Thursday, May 10, 2018

ICMC18: OpenSSL FIPS Module Validation Project: An Update

OpenSSL FIPS Module Validation Project (S23a) Tim Hudson, CTO and Technical Director, Cryptsoft Pty, Australia; Ashit Vora, Acumen Security, United States

Tim was part of OpenSSL before it was called OpenSSL. He's co-founder and CTO at Cryptsoft and a member of the OpenSSL Management Committee (OMC). Co-editor and contributor across OASIS KMIP and PKCS#11 technical committees.

Ashit is the co-founder and lab director at Acumen Security, acquired by Intertek Group last December. He has 15 years of certification and security experience. He is providing advice to OMC on their FIPS validations.

OpenSSL has been through validation 8 times, 3 certificates are still valid. Note the version number of validated modules is not a direct correlation to the actual OpenSSL version number. None of these modules work with OpenSSL v1.1. Cannot update the current modules, as they don't meet new IGs nor power on self test requirements. If you want to do your own revalidation, you have to fix those.

Haven't been able to do FIPS 140, yet, due to being so busy with all of the other features and work that needed to be done first (TLS 1.3, and all of the things in the previous discussion). Needed a good stable base to move forward for TLS 1.3.  The fact that IETF is still finishing TLS 1.3 gave them lots of time to polish the release and add lots of great features and algorithms.

The team is finishing off adding support to TLS v1.3, but it's taking longer than expected. This has delayed the kick off of FIPS validation effort. However, commitment to FIPS validation is unwavering. It is important to the committee. We are doing it a way that we feel is long term supportable, and not an add on.

The idea is to keep the FIPS 140 code to be in a usable state for future updates. There will be a limited operational environments (OEs) tested (previously there were over 140! Doing that many is expensive and time consuming). Will also be only validating limited number of algorithms.  They plan to do source distribution as per previous validations.

At this point in time, there are no plans to add additional platforms to base validation, get it right and make it usable. As new platforms need to be added, other parties can do it independently.  Want to get this solution in place as soon as possible.

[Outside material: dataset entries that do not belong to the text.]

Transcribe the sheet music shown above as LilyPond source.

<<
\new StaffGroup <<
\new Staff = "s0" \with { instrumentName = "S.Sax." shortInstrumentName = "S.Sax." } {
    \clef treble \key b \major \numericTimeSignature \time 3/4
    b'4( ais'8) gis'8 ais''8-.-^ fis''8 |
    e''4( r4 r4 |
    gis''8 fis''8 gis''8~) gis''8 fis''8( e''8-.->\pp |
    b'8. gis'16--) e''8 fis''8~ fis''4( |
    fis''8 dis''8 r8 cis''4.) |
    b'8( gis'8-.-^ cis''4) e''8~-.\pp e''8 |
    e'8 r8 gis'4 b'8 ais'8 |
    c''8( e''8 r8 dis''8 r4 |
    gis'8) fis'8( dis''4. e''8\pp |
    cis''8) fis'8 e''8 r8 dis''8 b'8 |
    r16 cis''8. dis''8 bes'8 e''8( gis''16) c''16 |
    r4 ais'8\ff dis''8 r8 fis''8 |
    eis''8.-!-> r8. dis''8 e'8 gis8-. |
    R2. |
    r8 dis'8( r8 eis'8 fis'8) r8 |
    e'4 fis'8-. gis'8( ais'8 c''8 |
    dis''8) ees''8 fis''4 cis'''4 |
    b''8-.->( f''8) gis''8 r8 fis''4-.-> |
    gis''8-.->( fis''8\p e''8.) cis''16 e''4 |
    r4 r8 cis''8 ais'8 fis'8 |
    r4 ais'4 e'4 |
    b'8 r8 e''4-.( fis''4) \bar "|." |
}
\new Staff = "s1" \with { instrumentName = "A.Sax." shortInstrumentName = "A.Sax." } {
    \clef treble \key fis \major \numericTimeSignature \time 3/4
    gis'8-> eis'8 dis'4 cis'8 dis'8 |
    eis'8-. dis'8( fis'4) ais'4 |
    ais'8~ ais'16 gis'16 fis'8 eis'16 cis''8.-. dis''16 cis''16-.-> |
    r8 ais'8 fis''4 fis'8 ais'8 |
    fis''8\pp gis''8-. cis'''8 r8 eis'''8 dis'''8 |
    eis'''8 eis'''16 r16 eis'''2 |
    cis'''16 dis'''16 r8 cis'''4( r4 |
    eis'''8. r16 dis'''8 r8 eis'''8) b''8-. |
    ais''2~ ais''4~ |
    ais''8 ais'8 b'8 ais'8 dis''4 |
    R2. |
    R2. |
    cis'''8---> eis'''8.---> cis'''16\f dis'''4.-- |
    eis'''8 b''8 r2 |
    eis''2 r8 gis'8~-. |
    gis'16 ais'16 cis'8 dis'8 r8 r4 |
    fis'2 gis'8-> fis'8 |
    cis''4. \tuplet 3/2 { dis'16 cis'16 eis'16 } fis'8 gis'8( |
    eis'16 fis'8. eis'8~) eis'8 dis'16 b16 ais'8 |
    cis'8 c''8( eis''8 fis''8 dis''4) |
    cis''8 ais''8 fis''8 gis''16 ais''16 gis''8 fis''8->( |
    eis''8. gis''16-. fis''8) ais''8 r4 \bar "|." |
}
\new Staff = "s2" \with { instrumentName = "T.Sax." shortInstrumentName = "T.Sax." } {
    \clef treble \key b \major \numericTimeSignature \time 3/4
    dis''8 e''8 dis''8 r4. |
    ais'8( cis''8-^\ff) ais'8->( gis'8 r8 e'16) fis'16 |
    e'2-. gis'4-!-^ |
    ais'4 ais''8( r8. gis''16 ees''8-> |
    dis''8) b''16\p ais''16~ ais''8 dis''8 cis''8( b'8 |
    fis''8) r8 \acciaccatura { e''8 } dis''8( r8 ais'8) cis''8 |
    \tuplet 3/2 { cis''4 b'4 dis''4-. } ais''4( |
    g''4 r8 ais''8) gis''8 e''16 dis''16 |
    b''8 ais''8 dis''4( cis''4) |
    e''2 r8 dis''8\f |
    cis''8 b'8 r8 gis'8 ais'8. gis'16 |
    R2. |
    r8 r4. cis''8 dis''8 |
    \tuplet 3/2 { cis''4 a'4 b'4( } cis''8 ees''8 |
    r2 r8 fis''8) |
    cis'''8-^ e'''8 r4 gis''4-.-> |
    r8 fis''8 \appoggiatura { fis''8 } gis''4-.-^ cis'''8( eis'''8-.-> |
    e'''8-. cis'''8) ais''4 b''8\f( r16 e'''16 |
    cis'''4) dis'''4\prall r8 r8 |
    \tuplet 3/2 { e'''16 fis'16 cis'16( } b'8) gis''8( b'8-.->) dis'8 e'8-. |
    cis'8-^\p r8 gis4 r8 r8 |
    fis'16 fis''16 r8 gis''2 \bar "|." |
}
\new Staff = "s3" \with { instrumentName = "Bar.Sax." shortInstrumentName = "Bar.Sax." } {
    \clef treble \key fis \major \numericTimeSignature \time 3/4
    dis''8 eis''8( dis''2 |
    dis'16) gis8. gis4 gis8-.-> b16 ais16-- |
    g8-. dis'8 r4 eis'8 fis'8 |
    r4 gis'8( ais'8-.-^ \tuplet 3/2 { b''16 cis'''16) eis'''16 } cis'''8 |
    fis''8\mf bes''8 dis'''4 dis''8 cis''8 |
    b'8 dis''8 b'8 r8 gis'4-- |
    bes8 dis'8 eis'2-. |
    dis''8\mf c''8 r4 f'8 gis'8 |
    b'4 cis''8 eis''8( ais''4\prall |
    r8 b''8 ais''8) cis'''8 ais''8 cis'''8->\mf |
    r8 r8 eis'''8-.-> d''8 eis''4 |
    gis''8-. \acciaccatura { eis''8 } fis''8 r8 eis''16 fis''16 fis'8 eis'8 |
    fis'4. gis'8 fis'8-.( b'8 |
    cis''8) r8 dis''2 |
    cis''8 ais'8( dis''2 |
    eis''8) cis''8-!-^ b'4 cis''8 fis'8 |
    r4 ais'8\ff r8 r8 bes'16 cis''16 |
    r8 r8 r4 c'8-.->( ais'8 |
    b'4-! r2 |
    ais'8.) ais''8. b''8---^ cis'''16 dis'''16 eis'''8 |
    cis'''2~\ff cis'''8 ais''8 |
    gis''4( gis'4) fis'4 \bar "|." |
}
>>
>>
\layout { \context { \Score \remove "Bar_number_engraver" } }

FIPS algorithm selection is planned to be functionally equivalent to the previous FIPS module. There won't be a separate canister anymore. It will be a shared library (or DLL) as the module boundary. Static linking will not be supported. It will be an external module loaded at runtime. It will look more like other validations, which should help overall. 

The interface will NOT be an OpenSSL Engine module. Don't want to be constrained by the engine limitations - it will be something else (TBA).

Have already fixed the entropy gathering and RNG.

This won't be a funny standalone release, it will be aligned with a future standard OpenSSL release (once solidified, we will tell you - it will be after the OpenSSL 1.1.0 release).

Will move to FIPS 186-4 key generation, NIST SP 800-56A, added SHA-3 and built in efficiency of POSTs.

Current sponsors: Akamai, NetApp and Oracle. They are contributing to making OpenSSL FIPS a reality. Any other sponsors interested? You need to contact OCM within the next 90 days, you can contact the alias or an individual on the OCM to start.

Next steps: Finalize planning! What functionality is in and what's out? which platforms?  then we have to begin the development process. We expect to publish design documents and have public pull requests for review.  We will be doing incremental development and we aim to minimize the impact on developers. We want feedback earlier from experienced FIPS 140 people and OpenSSL developers.

Adding more sponsors should help speed up the process, as long as they understand this will be an open process and they are willing to work within those constraints.